Grand Serpent Rising


It's hard to believe it’s been 8 years since Dimmu Borgir’s last album, Eonian. That’s partly because of the alarming acceleration of linear time that we experience with age, and partly because we’re still listening to it regularly. In our mind, it remains fresh, new, and peerless. So impressed were we that, back in 2018, it was one of our albums of the year. Back then, we gushed about “an ornately gothic, macabre collection of morose beauty”, and stated that, “[i]f this is what Dimmu Borgir can do after eight years off, then we’ll happily wait another eight for the follow-up". We’re not claiming any preternatural prescience but if Shagrath & Co., are going to deliver albums of Eonian’s quality in octennial measures, they’ll be worth the wait.

Which brings us nicely to their latest offering: Grand Serpent Rising. Firmly fixed as our number one black metal act, there are butterflies in our stomach and a fluttering of our heart as we press play on the new album. Like any new release from a favourite author or film director, we just don’t want to be disappointed.
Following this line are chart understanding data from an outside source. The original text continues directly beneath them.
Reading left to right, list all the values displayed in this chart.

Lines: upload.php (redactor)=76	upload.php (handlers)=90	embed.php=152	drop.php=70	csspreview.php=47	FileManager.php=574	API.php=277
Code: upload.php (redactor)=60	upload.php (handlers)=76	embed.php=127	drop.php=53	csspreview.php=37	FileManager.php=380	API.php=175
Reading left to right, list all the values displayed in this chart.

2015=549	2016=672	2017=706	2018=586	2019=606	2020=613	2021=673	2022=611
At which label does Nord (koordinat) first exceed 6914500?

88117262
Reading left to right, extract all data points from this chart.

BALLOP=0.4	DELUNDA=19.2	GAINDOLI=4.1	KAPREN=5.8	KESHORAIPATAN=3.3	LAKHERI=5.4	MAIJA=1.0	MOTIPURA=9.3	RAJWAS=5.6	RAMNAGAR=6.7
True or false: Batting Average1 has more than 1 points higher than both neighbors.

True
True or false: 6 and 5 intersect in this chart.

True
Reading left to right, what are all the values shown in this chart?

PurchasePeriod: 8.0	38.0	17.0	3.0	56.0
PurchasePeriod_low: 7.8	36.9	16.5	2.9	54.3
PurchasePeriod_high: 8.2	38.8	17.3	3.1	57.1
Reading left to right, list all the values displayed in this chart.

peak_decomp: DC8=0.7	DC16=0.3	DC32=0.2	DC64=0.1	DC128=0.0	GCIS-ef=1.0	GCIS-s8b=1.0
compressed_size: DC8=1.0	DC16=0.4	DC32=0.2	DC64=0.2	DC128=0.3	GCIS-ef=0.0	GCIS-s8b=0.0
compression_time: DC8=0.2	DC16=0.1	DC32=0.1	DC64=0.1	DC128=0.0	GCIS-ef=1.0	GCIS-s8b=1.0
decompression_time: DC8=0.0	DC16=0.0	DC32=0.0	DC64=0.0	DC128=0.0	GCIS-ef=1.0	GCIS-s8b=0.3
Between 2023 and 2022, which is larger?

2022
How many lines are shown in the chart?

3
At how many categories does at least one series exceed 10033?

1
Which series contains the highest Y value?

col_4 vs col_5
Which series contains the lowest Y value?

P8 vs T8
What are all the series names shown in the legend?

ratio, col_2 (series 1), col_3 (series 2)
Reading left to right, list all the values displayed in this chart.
Hopes and expectations need to be managed.

The opening track, ‘Tridentium’, kicks things off with a slow build, ticking all the boxes we’ve come to expect from Dimmu Borgir, and any pre-listen nerves are settled. ‘Ascent’ is a fierce shred and harks back to their older “pure” black metal days. It soon becomes clear that Grand Serpent Rising is a reaction of sorts to Eonian, which caused discord amongst the black metal community and accusations of selling out. The choral and orchestral elements, though still present, are low in the mix and no longer drive the songwriting.

The mix itself is questionable. While it may receive merit from black metal purists for its intensity, it loses clarity too often. Aspects of the music are buried beneath a mélange of sound. Again, this is something that will be familiar to old-school black metal fans but, given the crispness of the recording and the time invested, it seems wasteful.

Where Eonian felt like a leap forward for Dimmu Borgir, Grand Serpent Rising feels like a step backwards. We can’t shake the feeling that the band have paid too much heed to the unrest among their older fanbase and that a bit more courage in their creativity would have improved things. Instead, we have a retrograde album and a hope that, in 8 years' time, we’ll hear something a bit more progressive from them.